The Tools Data Analysts Swear By
Let’s take a look at some of the most powerful and user friendly data analysis tools currently available.
- Microsoft Power BI: Microsoft Power BI is one of the best business insight platforms for data analysts. It can support a broad range of data sources, and allows you to easily group assorted reports and dashboards into an app for easier distribution. It also syncs up well with Azure Machine Learning and even accommodates machine learning models.
- Sisense: Sisense is a platform that aids in the processing and visualization of almost all your business data. It's quite popular among more technical developers and data analysts who are no doubt enamored by the arsenal of drag-and-drop tools and dashboards that facilitate interaction and collaboration. The software In-Chip technology utilizes CPU caching instead of a slower RAM, which optimizes computation to speeds up to 100 times faster than usual.
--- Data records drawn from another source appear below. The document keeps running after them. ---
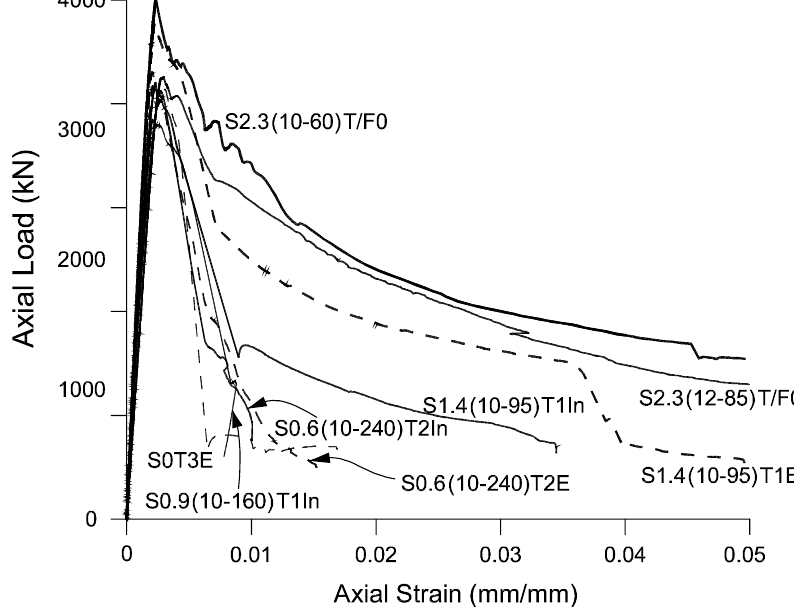
Figure 4. Axial load versus axial strain of TRC-TSR confined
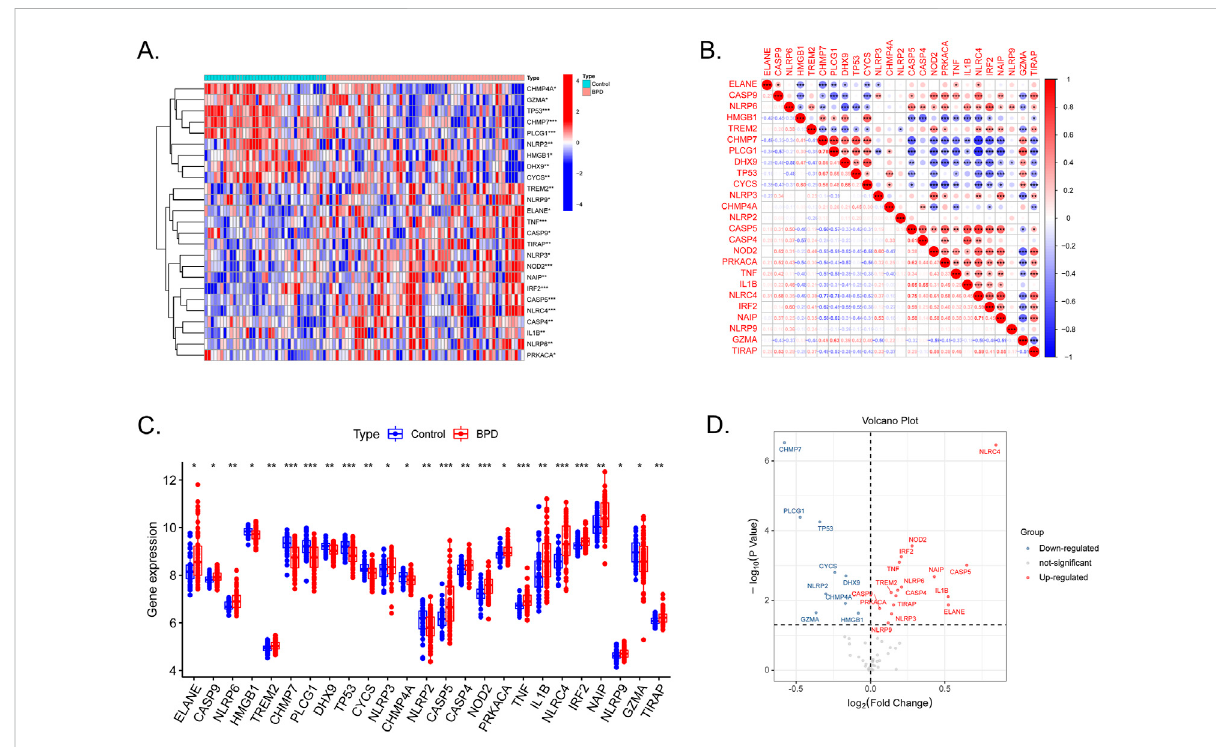
FIGURE 1 Expression levels of DE-PRGs in BPD. (A) Heatmap shows expression patterns of DE-PRGs. (B) Correlations between these genes and BPD. (C) The expression of the 25 DE-PRGs in BPD and control samples. (D) The volcano plot with visualized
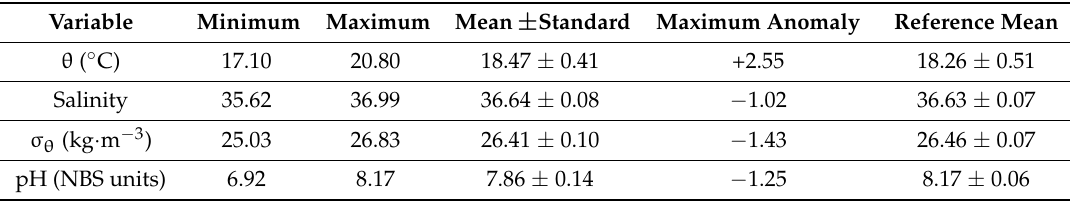
Figure 3. Vertical profile of ( a ) potential temperature, ( b ) salinity, ( c ) potential density, and ( d ) pH, with their standard deviation at the reference stations not affected by the emissions of the submarine volcano. Time series of the same parameters, but recorded by the mooring at the interior of the main crater at a 127 m depth are shown in red. Table 1. Potential temperature, salinity, potential density, and pH statistics. Minimum, maximum, and mean values with their standard deviation, maximum anomalies found in the area, and ref. mean values of non-affected water at the depth of the main crater (127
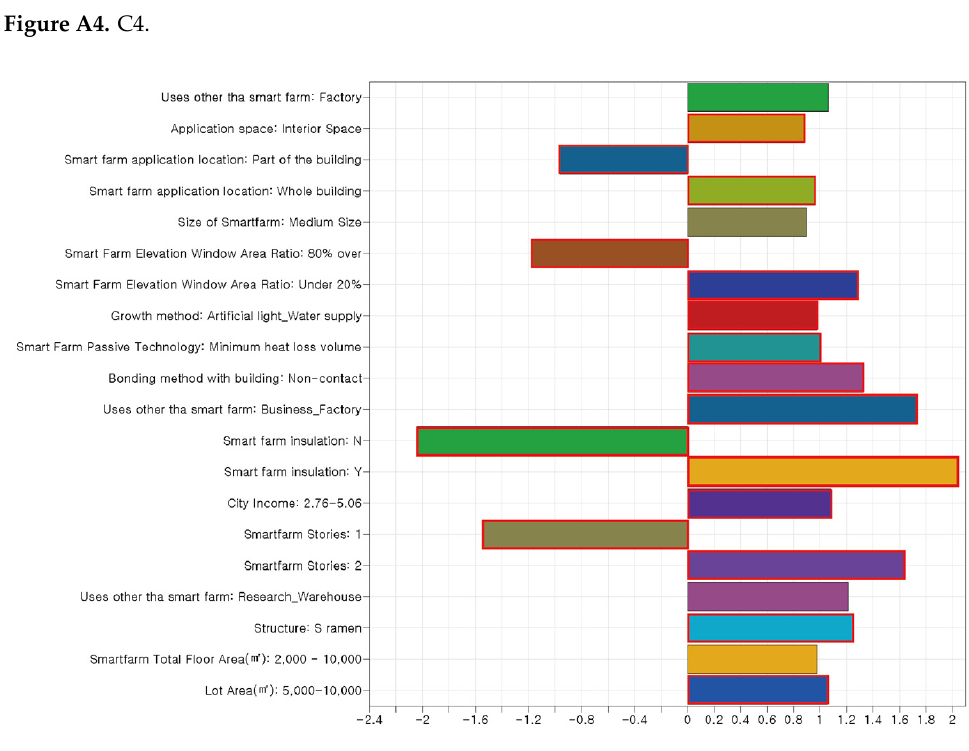
Figure A5. C5. Figure A5.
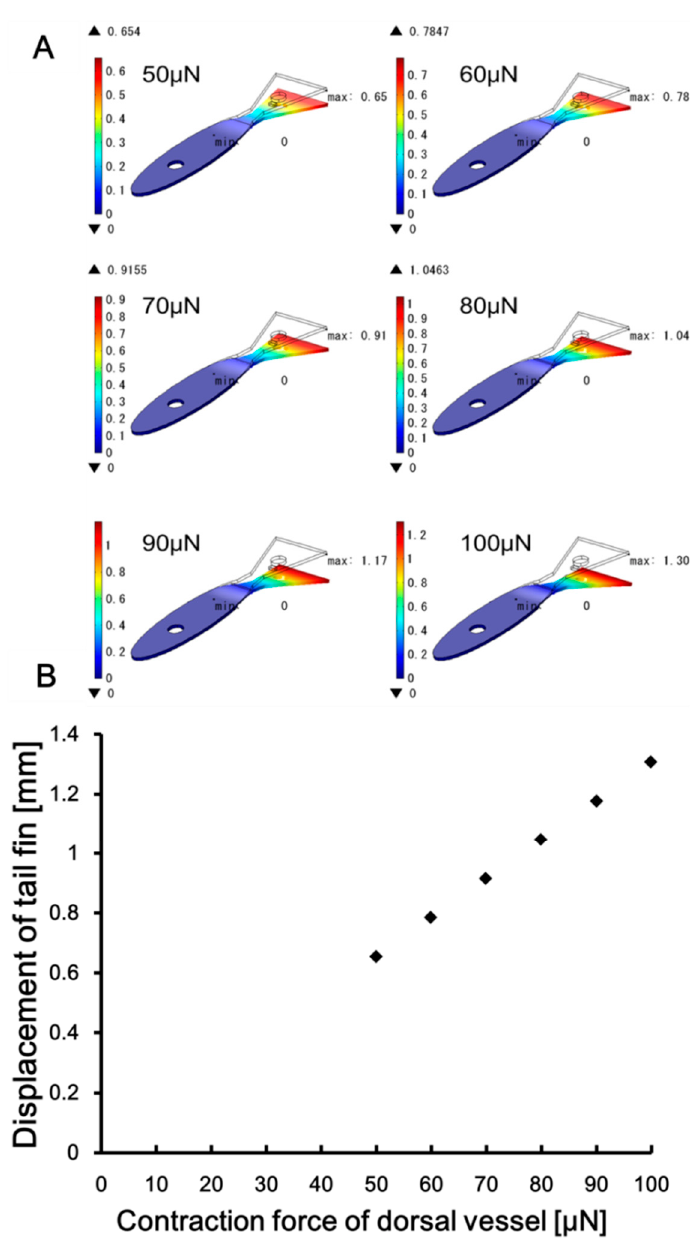
Figure 4. Simulation results obtained for the designed swimming robot body. ( A ) Deformation results are shown for the DV contraction forces of 50, 60, 70, 80, 90, and 100 µ N. ( B ) Simulation results show the displacement of tail fin increased with the contraction force.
- SAP BusinessObjects: SAP BusinessObjects provides a range of business insight functions to sift through your data. Whether it’s reporting, discovery, or complicated analysis like self-service predictive analysis of any sort, they have a solution for you. It also couples well with the Microsoft Office suite, so you can quickly transition between the two at your convenience.
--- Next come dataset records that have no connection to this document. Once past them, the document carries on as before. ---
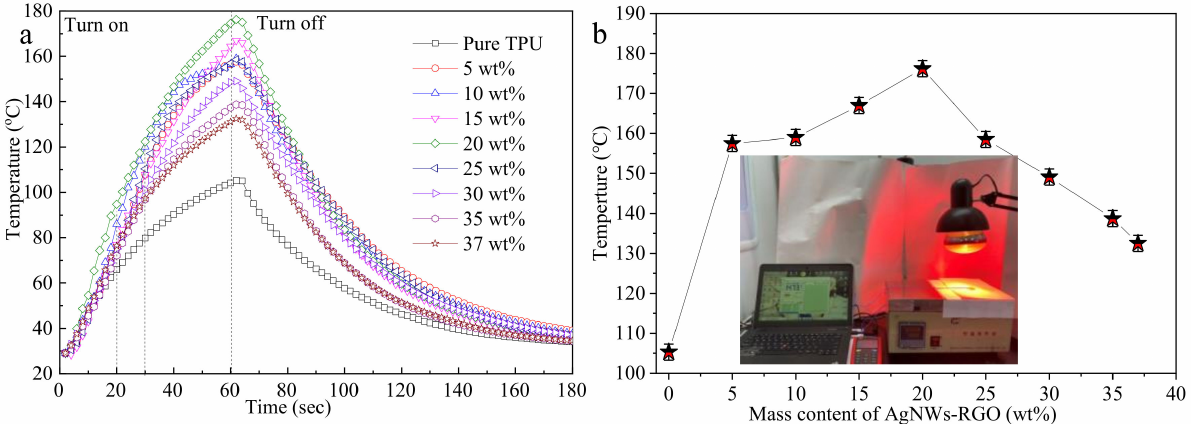
Figure 9. Temperature of the composite films containing different AgNWs-RGO mass contents under IR light irradiation ( a ) and the temperature of the composite film irradiated for 1 min ( b ). The inset in Figure 6b is a photograph of the testing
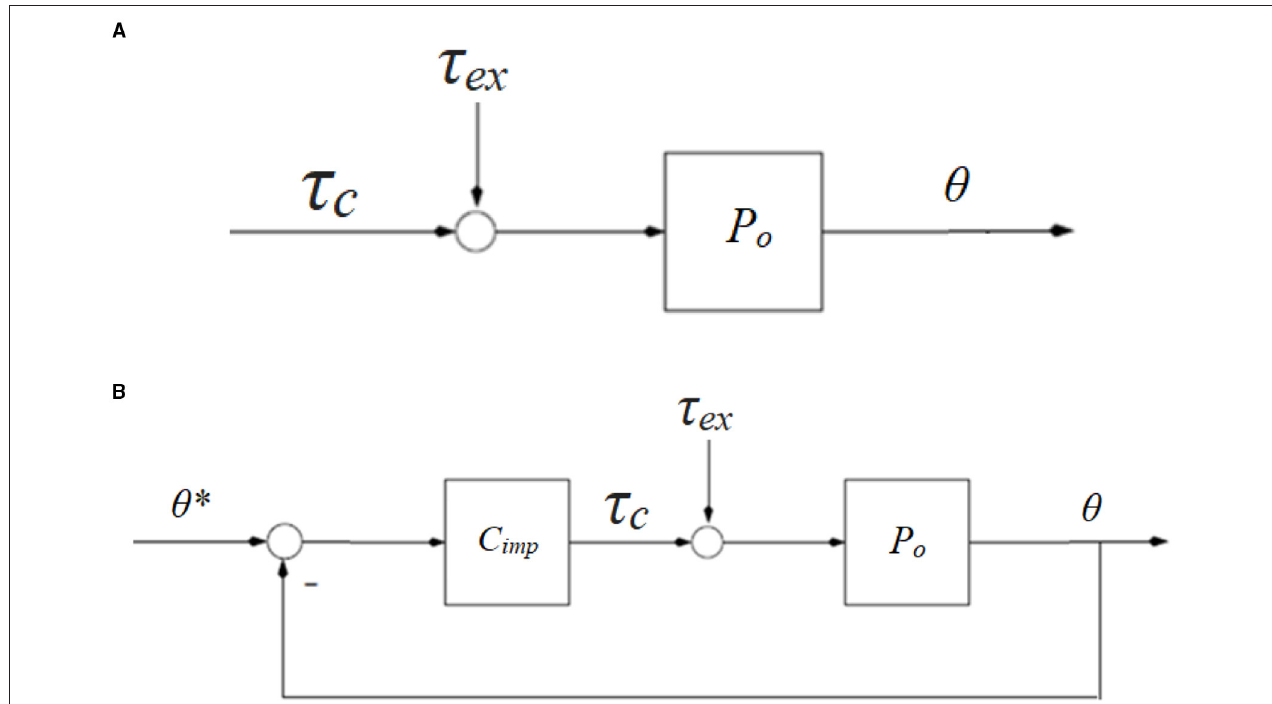
FIGURE 5 | Block diagrams of a human-robotic joint mechnism. (A) Open-loop system with external torque τ ex and control torque τ c , and (B) closed-loop system with impedance control strategy C imp . θ * is the reference position.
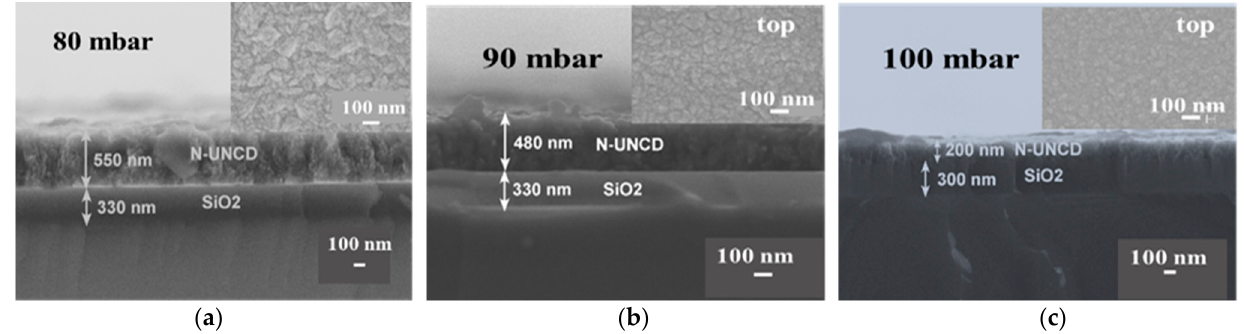
Figure 2. SEM top view and cross section images of N-UNCD films grown at: ( a ) 80 mbar and 4500 W, ( b ) 90 mbar and 4500 W, ( c ) 100 mbar and 4500 W.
- Jupyter Notebook: Jupyter Notebook is one of the most versatile business insights platforms out there, as it supports up to 40 programming languages and allows you to create reports from live code. The best part is that it’s a free, open-source application that works on your desktop or even the browser window once installed using the Anaconda platform or Python’s package manager. Originally, it was programmed using Python, but its huge developer community has now been using other languages as well.
- Thoughtspot: Thoughtspot is another intelligent data analytics platform that has a range of reports and allows for natural language searches to help you explore and discover insights in your business data. It has an AI system known as SpotIQ that will automatically unearth insights and patterns that wouldn’t easily come to light otherwise. It can also help to break data silos by allowing you to automatically join tables sourced from different data banks.
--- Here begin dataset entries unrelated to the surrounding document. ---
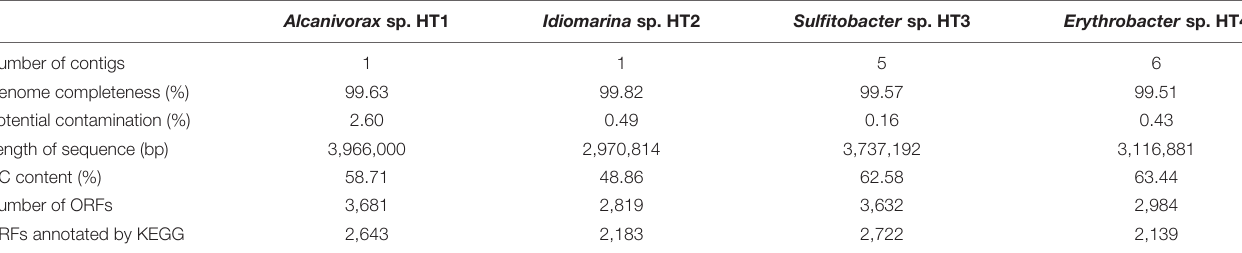
FIGURE 4 | Annotation of open reading frames (ORFs) derived from the metagenome of the cultured sediment samples based on the Kyoto Encyclopedia of Genes and Genomes (KEGG) database. The three cultured sediment samples were pooled for both Illumina and Oxford Nanopore sequencing followed by assembly and ORF prediction. The top 40 KEGGs in terms of number of corresponding ORFs are shown. TABLE 1 | Information on the four metagenome assembled genomes (MAGs) recovered from the metagenome of cultured sediment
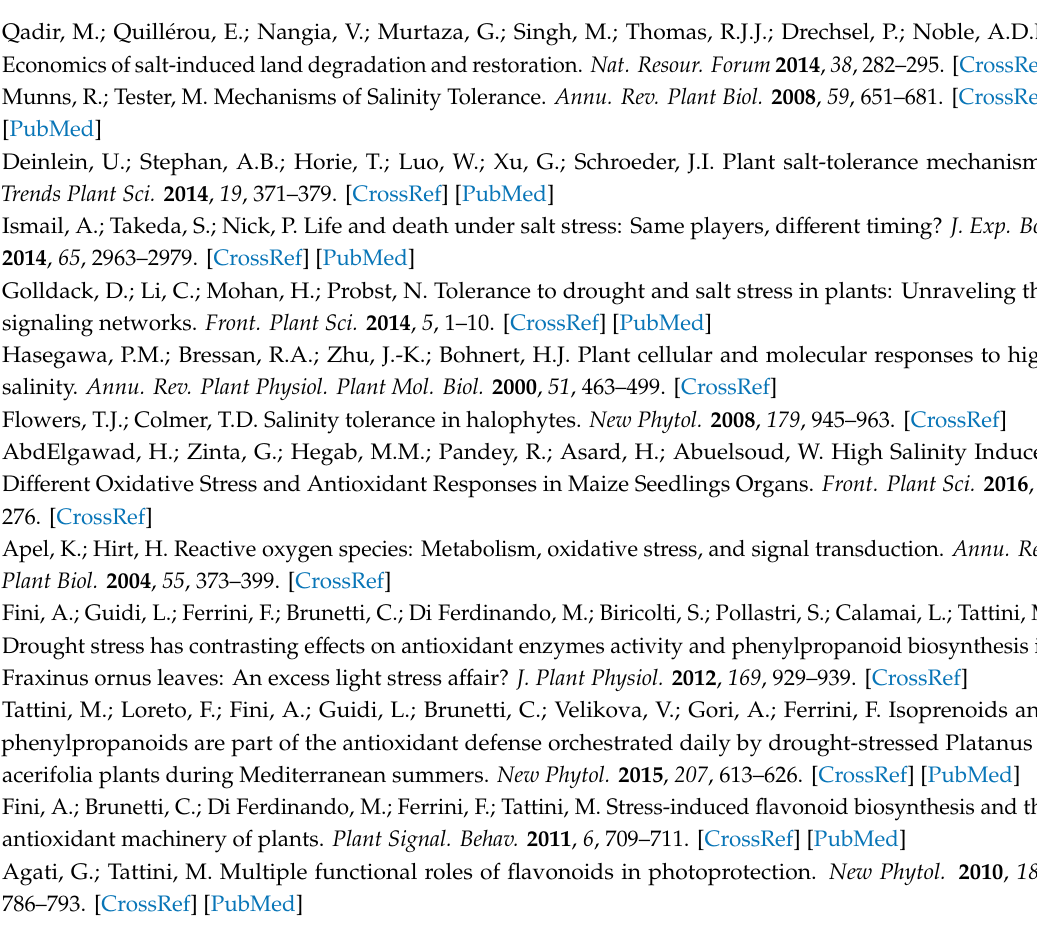
Table S1: List of primers used for qRT- PCR analysis in this study. Table S2: (-)-UHPLC-HRMS / MS data of compounds detected in cardoon leaves. Figure S1: Phenotype of “Bianco Avorio” and “Spagnolo” C. cardunculus var altilis genotypes at 21 days of hydroponic cultivation in 0 mM NaCl and 100 mM NaCl nutrient solutions, Figure S2: UHPLC-UV analysis of cynaropicrin accumulation in plants of the “Bianco Avorio” and “Spagnolo” C. cardunculus var altilis genotypes after 2 and 21 days of hydroponic cultivation in control (0 mM NaCl) and 100 mM NaCl nutrient solutions. Each value represents the mean ± SD of three biological replicates. Di ff erent superscript letters indicate significant di ff erences between genotypes and treatments within each sampling time, according to one way ANOVA ( p <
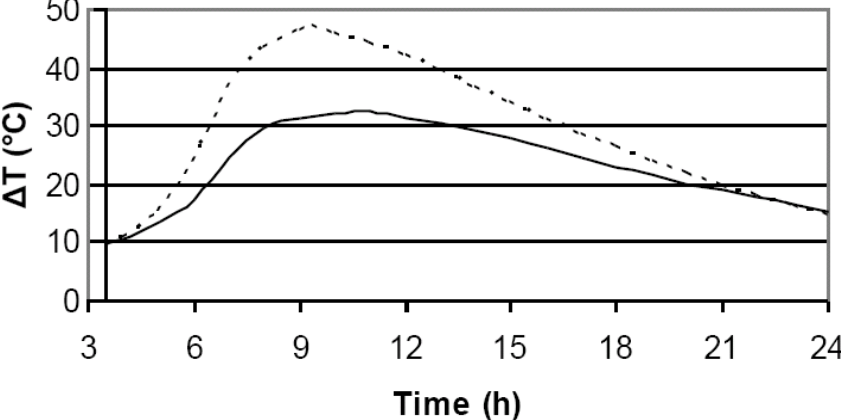
Figure 3. Hydration temperature for neat cement and wood-cement mixture. Values represent differences between the actual readings and the room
- TIBCO Spotfire: TIBCO Spotfire is great for its intuitive range of point-and-click tools that help in building predictive analytical models. They’ve done well to provide a natural language search and easy to use AI-based data insight tools. It’s also a great visualization aid, as it can help you get your reports to work on both mobile and desktop applications.
- SAS Business Intelligence: SAS Business Intelligence empowers your collaborative efforts by helping you make your business insights available on mobile applications. It also provides a range of self-service analysis tools to help you glean business insights. It can be quite versatile. The only downside is the fact that it’s quite expensive compared to most of its competitors.
- Tableau: Tableau is a stellar business intelligence platform that is well known for its visualization abilities and the ease with which all your insightful reports can be shared on both desktop or mobile platforms. Though lacking in support when it comes to advanced SQL queries, Tableau makes up for it by translating visual components and drag-and-drop dashboards into efficient back-end queries, minimizing end-user performance optimization.
- Qlik: Qlik is a great business insight platform that is a pioneer in self-service data analysis. It can be utilized for data, both on the cloud or locally saved. It’s popular because it can be used by both tech professionals and beginners—it’s elementary to use and facilitates data exploration and discovery. The best part is that you can customize a broad range of charts with either embedded SQL or drag-and-drop modules.
- Excel: Trusty old Microsoft Excel is still one of the most widely used tools to manipulate data and glean insights. Since Microsoft has put so much research and development into it over the years, it’s unbeatable when it comes to manipulating spreadsheets, helping with a simple analysis, and analytic workflows. Unfortunately, it’s not much good for big data; it’s limited to around 1 million rows, and also fails when it comes to supporting versioning and collaboration.